Britain in the 1960’sCategory: Land + People
The Physical Background
The British Isles form a group lying off the north-west coast of Europe with a total area of about 121,600 square miles. The largest islands are Great Britain proper (comprising the mainlands of England, Wales and Scotland) and Ireland (comprising Northern Ireland and the Irish Republic). Off the southern coast of England is the Isle of Wight and off the extreme south-west are the Isles of Scilly; off North Wales is Anglesey. Western Scotland is fringed by numerous islands and to the far north are the important groups of the Orkneys and Shetlands. All these form administrative counties of the mainland, but the Isle of Man in the Irish Sea and the Channel Islands between Great Britain and France have a large measure of administrative autonomy and are not part of England, Wales, Scotland or Northern Ireland.
England (including the county of Monmouth on the Welsh border) has a total area (including inland water) of 50,327 square miles and is divided into 40 geographical or 49 administrative counties.
Wales (including Monmouthshire) with a total area of 8,017 square miles, has 13 counties; Scotland, including its 186 inhabited islands, has a total area of 30,411 square miles and is divided into 33 counties; and Northern Ireland, consisting of six counties, has a total area of 5,459 square miles.
Together, these countries constitute the United Kingdom of Great Britain and Northern Ireland, with a total area of 94, 214 square miles. The total land area of the United Kingdom (excluding inland water) is 93,018 square miles: England, 50,051; Wales and Monmouthshire, 7,966; Scotland, 29,795; and Northern Ireland, 5,206 square miles.
Care must be taken when studying British statistics to note whether they refer to England as defined above, to England and Wales (considered together for many administrative and other purposes), to Great Britain, which comprises England, Wales and Scotland, or the United Kingdom as a whole. The position is further complicated by the fact that the county of Monmouth is sometimes included with England.
The fauna of the British Isles is, in general, similar to that of north-western Europe, though there are fewer species. Some of the larger mammals, including the wolf, the bear, the boar and the reindeer, have become extinct; but red deer, protected for sporting reasons, flourish in the Scottish Highlands and on Exmoor. There are foxes in most rural areas, and otters are found along many rivers and streams.

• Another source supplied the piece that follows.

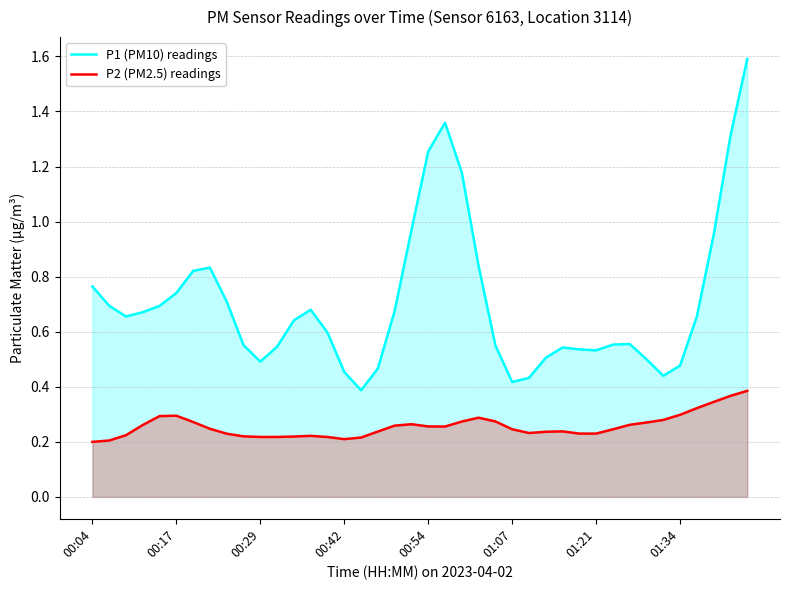

What is the total value across all series at 37?

1.3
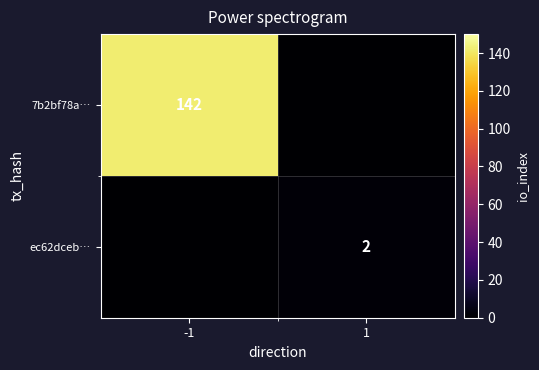

Which has a higher value, 1 or -1?

-1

Seals may be seen on various parts of the coast.
There are about 430 species of birds, including many song-birds. About 230 species are resident and the rest are regular visitors to Britain.
Reptiles and amphibians are few. The former are represented by three species of snakes, of which only the adder is venomous. There are no snakes in Ireland.

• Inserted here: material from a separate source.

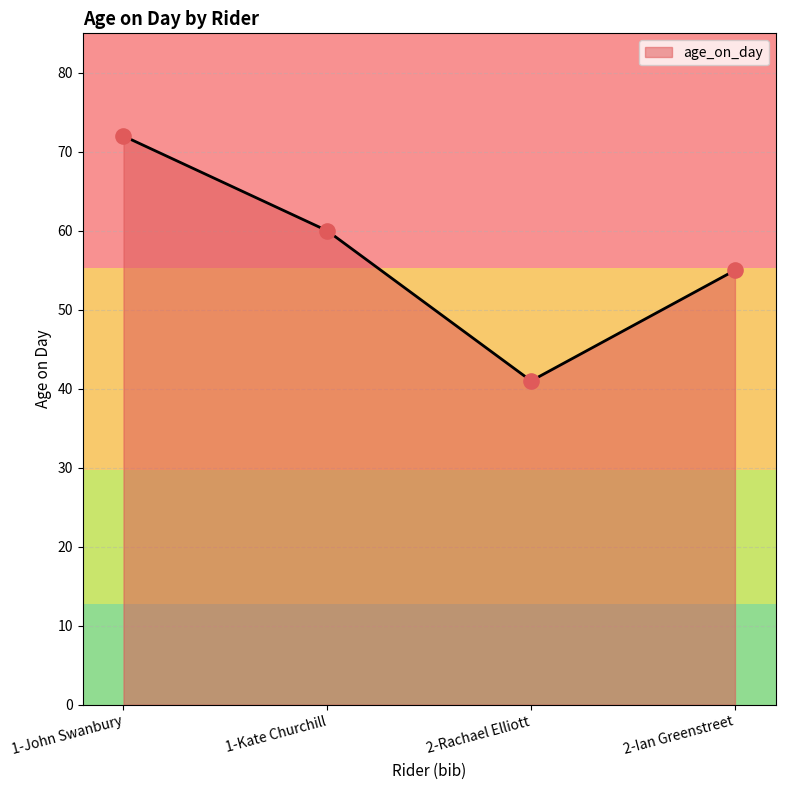

Which has a higher value, 2-Ian Greenstreet or 1-John Swanbury?

1-John Swanbury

River and lake fish include salmon, trout, perch, roach, grayling and pike.
There are more than 21,000 different kinds of insects, most of them small, in the British Isles. The insect fauna in Britain is less varied than that of continental Europe and lacks a number of common European species. With modern methods of pest control, extensive insect damage to crops or timber and serious outbreaks of diseases commonly spread by insects are exceptional in Britain.
The Demographic Background
The people who now inhabit the British Isles are descended mainly from the people who inhabited them nearly nine centuries ago. It is neither possible nor suitable to attempt here to estimate the relative importance of various early peoples — pre-Celts, Celts, Romans, Anglo-Saxons and the Norsemen, including the Danes—in the ancestry of the present English, Scots, Welsh and Irish. It is significant, however, that over most of England and the Lowlands of Scotland the language which soon came to predominate was English, mainly a marriage of Anglo - Saxon and Norman - French, while the use of Celtic languages persisted in Wales, Cornwall, the Isle of Man, the Highlands of Scotland and in Ireland.
The enumerated population of the United Kingdom at the census taken on 23rd April, 1961, was 52,675,556, excluding persons in the Isle of Man and the Channel Islands, which are not strictly parts of the United Kingdom.
Between the 1961 census and June 1962 the population increased faster than at any time in the past 40 years owing to natural increase and exceptionally high net gain from migration. The population of the United Kingdom taken as a whole is predominantly urban and suburban. The greatest concentration of population in Britain is in the London area.
Britain, An official handbook, 1964 edition, London.